Initially developed in the 1920’s, ultracentrifuges have the ability to generate forces thousands or millions of times stronger than the force of gravity. Further development of this class of devices permitted the fractionation of subcellular components which were previously visible only through the use of an electron microscope. As a result, modern ultracentrifugation can be used to determine the shape, size and weight of macromolecular complexes.

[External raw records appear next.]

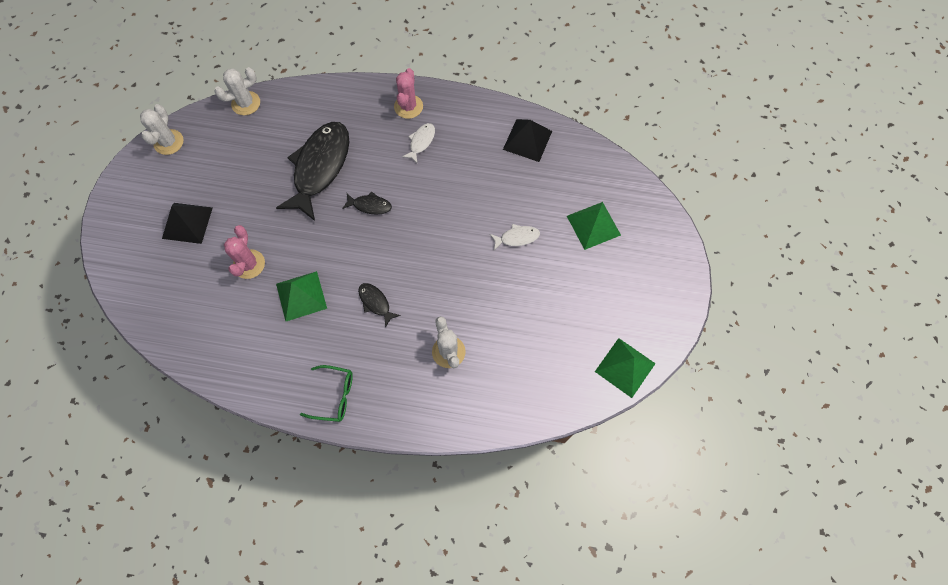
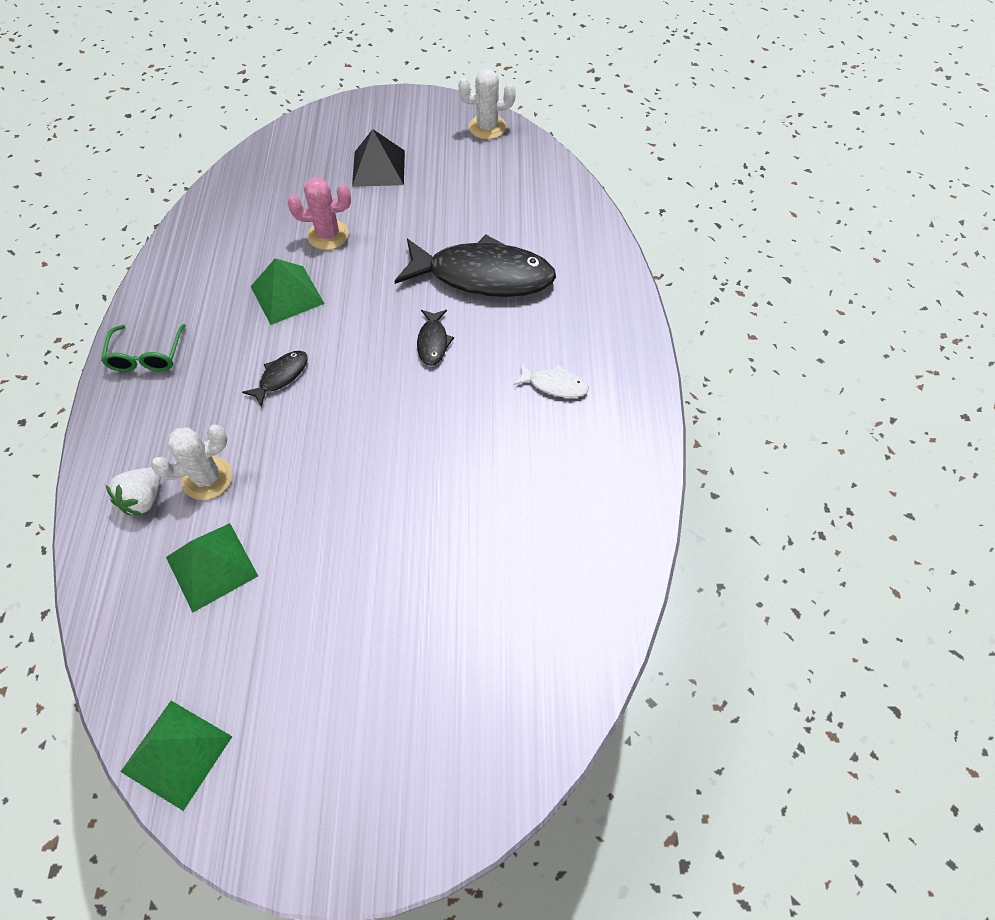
camera: 80 degrees right, 10 degrees down
(246, 103) = (564, 182): white cactus -> none
(408, 106) = (614, 358): pink cactus -> none
(457, 392) = (143, 499): none -> white strawberry
(517, 238) = (406, 545): white fish -> none
(527, 140) = (598, 535): black pyramid -> none
(593, 225) = (448, 668): green pyramid -> green pyramid (212, 566)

Extremely high speeds can be obtained through the combination of specialised rotors, tubes and bottles. When spun in micro-volumes, particles can be separated at 150,000 rpm or in excess of 1,000,000 x g. This high-speed separation capability has made ultracentrifugation an ideal technique for applications such as cell biology (sub-cellular fractionation), proteomics (protein and lipoprotein purification and fractionation), genomics (RNA and DNA purification), microbiology (pelleting, virus purification/concentration), and nanotechnology (purification and separation of nanoparticles). The size and density of the material to be separated forms
the basis behind the theory of ultracentrifugation. Depending upon the application in question, differential or density gradient centrifugation should be used. Differential centrifugation enables the successive pelleting of particles, which decrease in sedimentation velocities. As a result, denser components pellet at the bottom of the tube and less dense components will remain in suspension. Density gradient centrifugation causes components to come to rest at points in the tube at which they are in density equilibrium with the surrounding solvent, and can be subdivided into: rate-zonal (separation based on molecular weight) and isopycnic (an equilibrium separation).

TUBE VARIATIONS
Due to the large number of variables associated with ultracentrifugation, each selection directly impacts on the next. As such, when choosing tubes and bottles, it is important to consider rotor and chemical compatibility.

Size and volume
The sample volume to be processed will naturally impact on the tube size required and in order to maximise efficiency, the tube must be compatible with the rotor type.

Tube volumes are generally referred to as either nominal or fill: the nominal volume is the maximum amount of liquid that may fit into the rotor cavity and the fill volume is the volume that manufacturers recommend the tube or bottle should hold. If not filled correctly, the centrifugal forces can adversely affect the tube material, causing it to warp and bend, resulting in a loss of volume.